Wednesday, August 04, 2010

Filey Crab and Samphire



It doesn't take much to have a really good time . You need newspaper, an old hammer, some cocktail sticks and a Filey Bay crab from Lovetts.
Every time my grand -daughters are here with us , I am asked every day 'When are we going to have a crab Grandma?' 
I forget that even a trip to a Fishmonger is interesting  for some small children .Even the buying of it fascinated my small girls, wanting to know why one buys a male crab for claw meat, why do you have to have it opened in front of you, how do you tell its a male? The Samphire is   something they have not tasted before, and we buy just a taste to go with the crab. Sitting under the pergola on a warm August afternoon, salad made,and the promise of chips from Browns , we sit and  attack the crab . We pick it and eat bits as we go, discuss the barnacles on the legs and the dead man's fingers. It takes just the right length of time to occupy  5 and 6 year olds. 
Crabs featured in  my childhood too . I was sent to the Hull Indoor market to buy crabs for my aunt in Sutton. I had to get it just right! We would have Crab salad teas  at Church Mount, and I was always sent next door to give Mrs Rook a crab sandwich. Last week my neighbour gave me a lobster to cook and eat. That was so easy to do-much more white meat, but did not have the fiddle ,teaze and prod that dressing a crab entails. 
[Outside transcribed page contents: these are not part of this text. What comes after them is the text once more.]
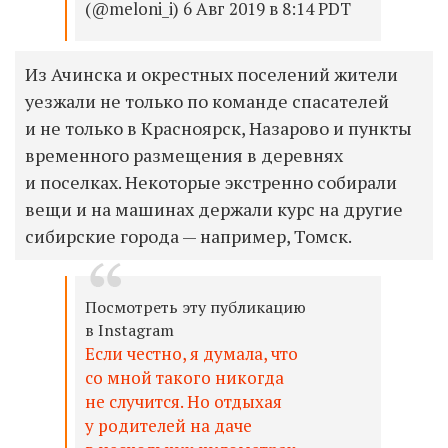
(@meloni_i) 6 Авг 2019 в 8:14 PDT
Из Ачинска и окрестных поселений жители
уезжали не только по команде спасателей
и не только в Красноярск, Назарово и пункты
временного размещения в деревнях
и поселках. Некоторые экстренно собирали
вещи и на машинах держали курс на другие
сибирские города — например, Томск.
Посмотреть эту публикацию
в Instagram
Если честно, я думала, что
со мной такого никогда
не случится. Но отдыхая
у родителей на даче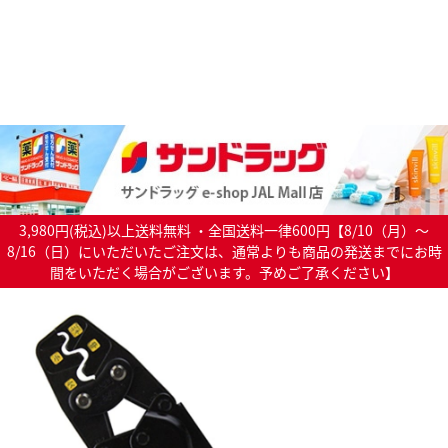
3,980円(税込)以上送料無料 ・全国送料一律600円【8/10（月）～
8/16（日）にいただいたご注文は、通常よりも商品の発送までにお時
間をいただく場合がございます。予めご了承ください】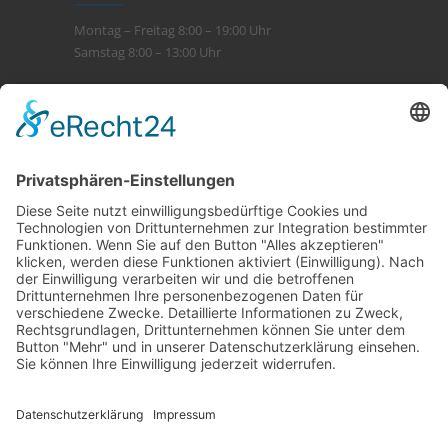
Montag – Freitag 8:00 – 19:00 Uhr
Samstag 8:00 – 13:00 Uhr
Leistungen
> Beratung
> Kompetenz
> Service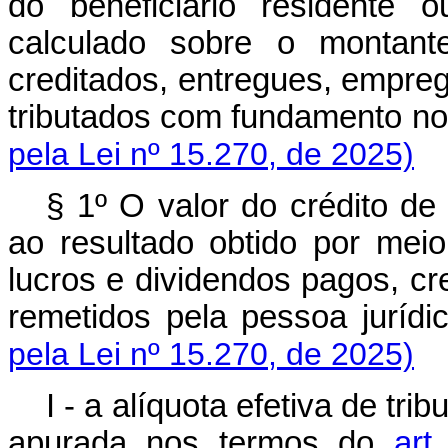
do beneficiário residente o
calculado sobre o montant
creditados, entregues, empre
tributados com fundamento no §
pela Lei nº 15.270, de 2025)
§ 1º O valor do crédito de
ao resultado obtido por mei
lucros e dividendos pagos, c
remetidos pela pessoa jurídic
pela Lei nº 15.270, de 2025)
I - a alíquota efetiva de tri
apurada nos termos do
art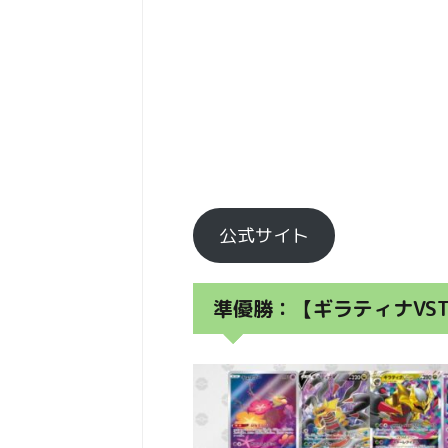
公式サイト
準優勝：【ギラティナVST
Its been a Sea food week. We were given a whole Filey Bay salmon on Saturday too. It was so big I could not get it in the freezer so had to cut it up first. Only a few boats take up the task of line-netting these fish looking for a river . Visitors to Filey are entralled by seals basking off the Brigg, but realise not that they are after the salmon.
So only a few more days with small girls staying  , to remind me of wonderment in everyday things, and reminding me not to take them for granted.
I have been given a Crucifix too, made from the cardboard in the scrap box.